* Exercise description
In the items below, lay out everything from the line containing "集荷先の郵便番号 9188173 を入力後にサイズH60cm W45cm" down to the line containing "V.A. Ponomarev, G.M. Baschera // Nonlinear", both included, as a JSON list of strings with one string per line and blank lines left out.
BEGIN Source material
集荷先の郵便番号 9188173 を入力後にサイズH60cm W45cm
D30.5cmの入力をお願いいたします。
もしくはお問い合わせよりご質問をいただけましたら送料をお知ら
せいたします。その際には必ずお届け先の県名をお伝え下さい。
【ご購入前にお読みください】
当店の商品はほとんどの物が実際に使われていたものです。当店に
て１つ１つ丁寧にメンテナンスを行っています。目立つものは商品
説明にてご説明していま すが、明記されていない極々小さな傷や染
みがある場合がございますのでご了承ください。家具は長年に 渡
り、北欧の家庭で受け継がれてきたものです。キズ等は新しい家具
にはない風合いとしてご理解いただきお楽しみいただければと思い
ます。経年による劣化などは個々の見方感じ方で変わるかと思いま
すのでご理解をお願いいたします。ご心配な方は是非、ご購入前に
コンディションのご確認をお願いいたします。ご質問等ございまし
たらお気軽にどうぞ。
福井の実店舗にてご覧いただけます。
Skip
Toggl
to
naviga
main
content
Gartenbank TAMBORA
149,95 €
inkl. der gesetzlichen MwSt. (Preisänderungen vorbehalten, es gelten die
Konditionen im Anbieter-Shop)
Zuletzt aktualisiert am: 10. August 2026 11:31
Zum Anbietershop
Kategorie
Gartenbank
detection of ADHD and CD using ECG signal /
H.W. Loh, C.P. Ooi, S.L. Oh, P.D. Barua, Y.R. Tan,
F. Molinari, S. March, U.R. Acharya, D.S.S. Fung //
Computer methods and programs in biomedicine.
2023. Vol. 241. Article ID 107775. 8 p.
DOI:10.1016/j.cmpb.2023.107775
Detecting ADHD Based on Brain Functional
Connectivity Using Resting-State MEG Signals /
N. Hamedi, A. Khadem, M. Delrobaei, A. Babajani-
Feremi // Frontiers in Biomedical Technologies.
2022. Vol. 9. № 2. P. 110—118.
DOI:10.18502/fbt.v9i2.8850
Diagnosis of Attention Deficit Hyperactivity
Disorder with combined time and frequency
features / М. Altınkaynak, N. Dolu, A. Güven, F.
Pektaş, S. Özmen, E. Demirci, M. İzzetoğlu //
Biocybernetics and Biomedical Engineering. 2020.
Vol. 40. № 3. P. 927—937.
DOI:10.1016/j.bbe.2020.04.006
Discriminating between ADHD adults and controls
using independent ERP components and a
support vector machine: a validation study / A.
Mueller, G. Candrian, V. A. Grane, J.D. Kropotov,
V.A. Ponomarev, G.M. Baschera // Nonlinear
END Source material
BEGIN Source material
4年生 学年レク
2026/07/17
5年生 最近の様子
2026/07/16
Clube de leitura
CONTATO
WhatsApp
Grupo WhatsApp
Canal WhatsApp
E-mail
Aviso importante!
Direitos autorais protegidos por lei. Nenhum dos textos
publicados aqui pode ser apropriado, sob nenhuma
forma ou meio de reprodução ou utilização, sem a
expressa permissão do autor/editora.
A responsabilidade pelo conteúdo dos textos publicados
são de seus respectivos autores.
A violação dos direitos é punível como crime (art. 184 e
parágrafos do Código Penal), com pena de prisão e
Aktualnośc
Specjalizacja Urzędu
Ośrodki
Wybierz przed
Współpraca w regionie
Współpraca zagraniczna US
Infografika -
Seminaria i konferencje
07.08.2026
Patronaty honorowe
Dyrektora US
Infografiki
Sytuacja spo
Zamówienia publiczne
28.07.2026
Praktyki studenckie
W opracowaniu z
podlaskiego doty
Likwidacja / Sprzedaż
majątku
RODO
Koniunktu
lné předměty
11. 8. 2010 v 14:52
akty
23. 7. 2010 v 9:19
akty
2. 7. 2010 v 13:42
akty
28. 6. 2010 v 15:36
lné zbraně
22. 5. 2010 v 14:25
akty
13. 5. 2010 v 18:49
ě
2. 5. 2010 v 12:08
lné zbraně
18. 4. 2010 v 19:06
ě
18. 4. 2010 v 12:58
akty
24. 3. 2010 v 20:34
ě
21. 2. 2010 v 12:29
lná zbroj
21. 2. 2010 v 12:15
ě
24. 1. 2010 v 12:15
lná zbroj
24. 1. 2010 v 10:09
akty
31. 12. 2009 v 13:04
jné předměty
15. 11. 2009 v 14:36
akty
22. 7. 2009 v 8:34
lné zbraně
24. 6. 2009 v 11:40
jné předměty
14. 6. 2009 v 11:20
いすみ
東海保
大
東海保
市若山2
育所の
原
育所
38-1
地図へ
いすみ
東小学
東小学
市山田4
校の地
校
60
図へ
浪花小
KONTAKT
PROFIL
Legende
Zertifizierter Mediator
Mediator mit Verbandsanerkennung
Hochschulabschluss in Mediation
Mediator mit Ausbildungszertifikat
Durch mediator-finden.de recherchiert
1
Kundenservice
END Source material
BEGIN Source material
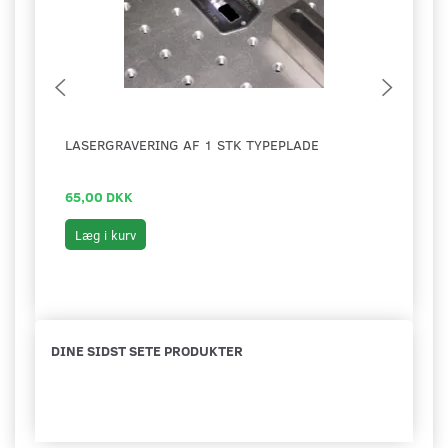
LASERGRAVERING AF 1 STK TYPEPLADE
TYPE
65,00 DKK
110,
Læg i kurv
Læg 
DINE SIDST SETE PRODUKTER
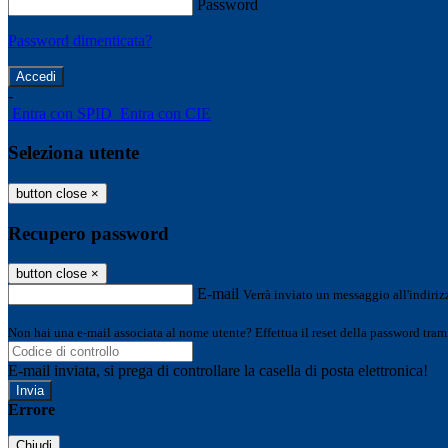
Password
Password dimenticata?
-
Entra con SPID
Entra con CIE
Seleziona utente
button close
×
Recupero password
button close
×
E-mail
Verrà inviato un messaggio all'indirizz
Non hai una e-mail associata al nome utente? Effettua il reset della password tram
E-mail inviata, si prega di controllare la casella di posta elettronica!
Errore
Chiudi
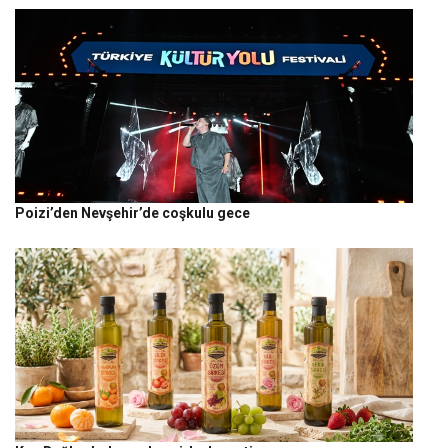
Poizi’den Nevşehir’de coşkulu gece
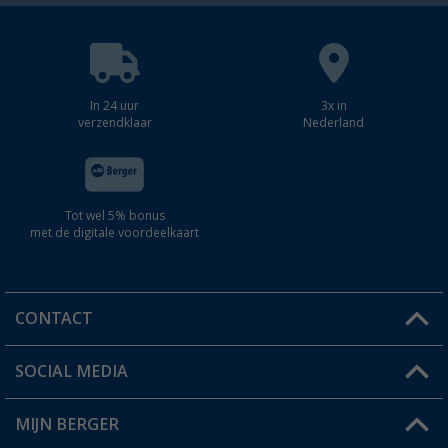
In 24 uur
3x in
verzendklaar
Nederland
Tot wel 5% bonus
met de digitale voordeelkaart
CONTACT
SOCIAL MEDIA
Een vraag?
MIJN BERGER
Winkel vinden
END Source material
* Finished exercise
[
  "集荷先の郵便番号 9188173 を入力後にサイズH60cm W45cm",
  "D30.5cmの入力をお願いいたします。",
  "もしくはお問い合わせよりご質問をいただけましたら送料をお知ら",
  "せいたします。その際には必ずお届け先の県名をお伝え下さい。",
  "【ご購入前にお読みください】",
  "当店の商品はほとんどの物が実際に使われていたものです。当店に",
  "て１つ１つ丁寧にメンテナンスを行っています。目立つものは商品",
  "説明にてご説明していま すが、明記されていない極々小さな傷や染",
  "みがある場合がございますのでご了承ください。家具は長年に 渡",
  "り、北欧の家庭で受け継がれてきたものです。キズ等は新しい家具",
  "にはない風合いとしてご理解いただきお楽しみいただければと思い",
  "ます。経年による劣化などは個々の見方感じ方で変わるかと思いま",
  "すのでご理解をお願いいたします。ご心配な方は是非、ご購入前に",
  "コンディションのご確認をお願いいたします。ご質問等ございまし",
  "たらお気軽にどうぞ。",
  "福井の実店舗にてご覧いただけます。",
  "Skip",
  "Toggl",
  "to",
  "naviga",
  "main",
  "content",
  "Gartenbank TAMBORA",
  "149,95 €",
  "inkl. der gesetzlichen MwSt. (Preisänderungen vorbehalten, es gelten die",
  "Konditionen im Anbieter-Shop)",
  "Zuletzt aktualisiert am: 10. August 2026 11:31",
  "Zum Anbietershop",
  "Kategorie",
  "Gartenbank",
  "detection of ADHD and CD using ECG signal /",
  "H.W. Loh, C.P. Ooi, S.L. Oh, P.D. Barua, Y.R. Tan,",
  "F. Molinari, S. March, U.R. Acharya, D.S.S. Fung //",
  "Computer methods and programs in biomedicine.",
  "2023. Vol. 241. Article ID 107775. 8 p.",
  "DOI:10.1016/j.cmpb.2023.107775",
  "Detecting ADHD Based on Brain Functional",
  "Connectivity Using Resting-State MEG Signals /",
  "N. Hamedi, A. Khadem, M. Delrobaei, A. Babajani-",
  "Feremi // Frontiers in Biomedical Technologies.",
  "2022. Vol. 9. № 2. P. 110—118.",
  "DOI:10.18502/fbt.v9i2.8850",
  "Diagnosis of Attention Deficit Hyperactivity",
  "Disorder with combined time and frequency",
  "features / М. Altınkaynak, N. Dolu, A. Güven, F.",
  "Pektaş, S. Özmen, E. Demirci, M. İzzetoğlu //",
  "Biocybernetics and Biomedical Engineering. 2020.",
  "Vol. 40. № 3. P. 927—937.",
  "DOI:10.1016/j.bbe.2020.04.006",
  "Discriminating between ADHD adults and controls",
  "using independent ERP components and a",
  "support vector machine: a validation study / A.",
  "Mueller, G. Candrian, V. A. Grane, J.D. Kropotov,",
  "V.A. Ponomarev, G.M. Baschera // Nonlinear"
]